As Jordan Weissmann detailed over at Slate, while the number of women on welfare decreased significantly since 1996, TANF left in its wake a new reality: “As the rolls shrank, a new generation of so-called disconnected mothers emerged: single parents who weren’t working, in school, or receiving welfare to support themselves or their children. According to [the Urban Institute’s Pamela] Loprest, the number of these women rose from 800,000 in 1996 to 1.2 million in 2008.” Weissmann also noted that researchers have found an uptick in “deep or extreme poverty” since TANF went into effect.

Instead of a system that enables low-income single mothers a chance to escape the cycle of poverty, what we have is a racist system that denies aid to those who need it most, many of whom are people of color who have been and remain systemically impoverished.

The Democratic Party platform draft has an entire plank focused on how to “Raise Incomes and Restore Economic Security for the Middle Class,” but what about those in poverty? What about the discriminatory and broken welfare system we have in place that ensures not only that low-income single mothers feel stigmatized and demoralized, but that they lack the supportive structure to even get to the middle class at all?
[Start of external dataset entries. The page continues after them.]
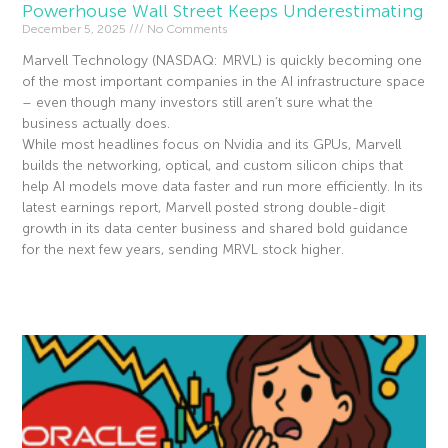
Powerhouse Wall Street Keeps Underestimating
December 5, 2025
No Comments
Marvell Technology (NASDAQ: MRVL) is quickly becoming one
of the most important companies in the AI infrastructure space
– even though many investors still aren’t sure what the
business actually does.
While most headlines focus on Nvidia and its GPUs, Marvell
builds the networking, optical, and custom silicon chips that
help AI models move data faster and run more efficiently. In its
latest earnings report, Marvell posted strong double-digit
growth in its data center business and shared bold guidance
for the next few years, sending MRVL stock higher.
Read More »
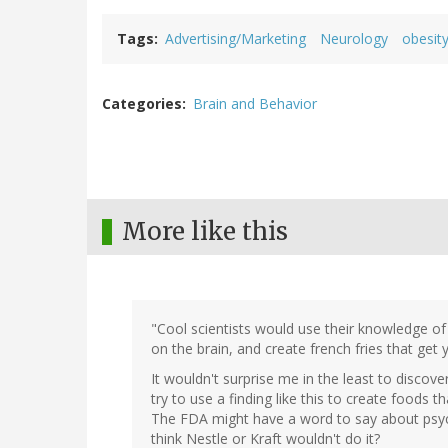
Tags
Advertising/Marketing
Neurology
obesit
Categories
Brain and Behavior
More like this
"Cool scientists would use their knowledge of
on the brain, and create french fries that get 
It wouldn't surprise me in the least to disco
try to use a finding like this to create foods 
The FDA might have a word to say about psycho
think Nestle or Kraft wouldn't do it?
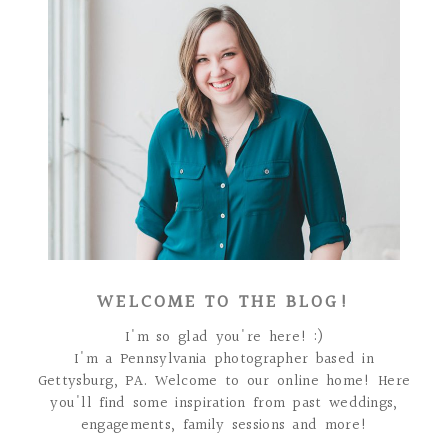
WELCOME TO THE BLOG!
I'm so glad you're here! :)
I'm a Pennsylvania photographer based in
Gettysburg, PA. Welcome to our online home! Here
you'll find some inspiration from past weddings,
engagements, family sessions and more!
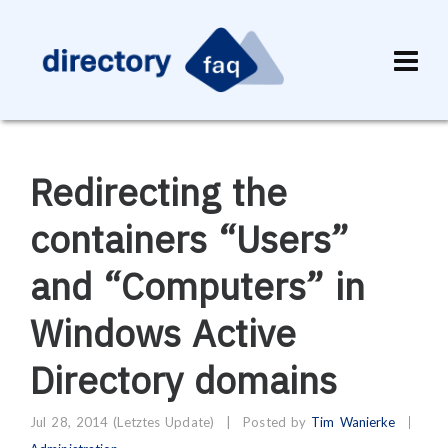
Redirecting the
containers “Users”
and “Computers” in
Windows Active
Directory domains
Jul 28, 2014
(Letztes Update)
|
Posted by
Tim Wanierke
While the Democratic Party is developing strategies and potential policies to support the middle class, it is neglecting those who are in need the most, and who are suffering the most as a result of President Bill Clinton’s signature legislation.

While the national party has not budged on welfare reform since President Bill Clinton signed the landmark legislation in 1996, there has been some state-based movement. Just this month, New Jersey lawmakers, led by Democrats, passed a repeal of the state’s family cap law, which was ultimately vetoed by Republican Gov. Chris Christie. California was more successful, though: The state recently repealed its Maximum Family Grant rule, which barred individuals on welfare from receiving additional aid when they had more children.

It’s time for the national Democratic Party to do the same. For starters, the 2016 platform should include a specific provision calling for an end to family cap laws and forced paternity identification. If the Democratic Party is going to be the party of reproductive freedom—demonstrated by its call to repeal both the federal Hyde and Helms amendments—that must include women who receive welfare assistance. But the Democrats should go even further: They must embrace and advance a comprehensive overhaul of our welfare system, reinstating the federal guarantee of financial support. The state-based patchwork welfare system must be replaced with a federal welfare assistance program, one that provides educational incentives as well as a base living wage.

Even President Bill Clinton and presumptive Democratic presidential nominee Hillary Clinton both acknowledge that the original welfare reform bill had serious issues. Today, this bill and its discriminatory legacy remain a progressive thorn in the side of the Democratic Party—but it doesn’t have to be. It’s time for the party to admit that welfare reform was a failure, and a discriminatory one at that. It’s time to move from punishment and stigma to support and dignity for low-income single mothers and for all people living in poverty. It’s time to end TANF.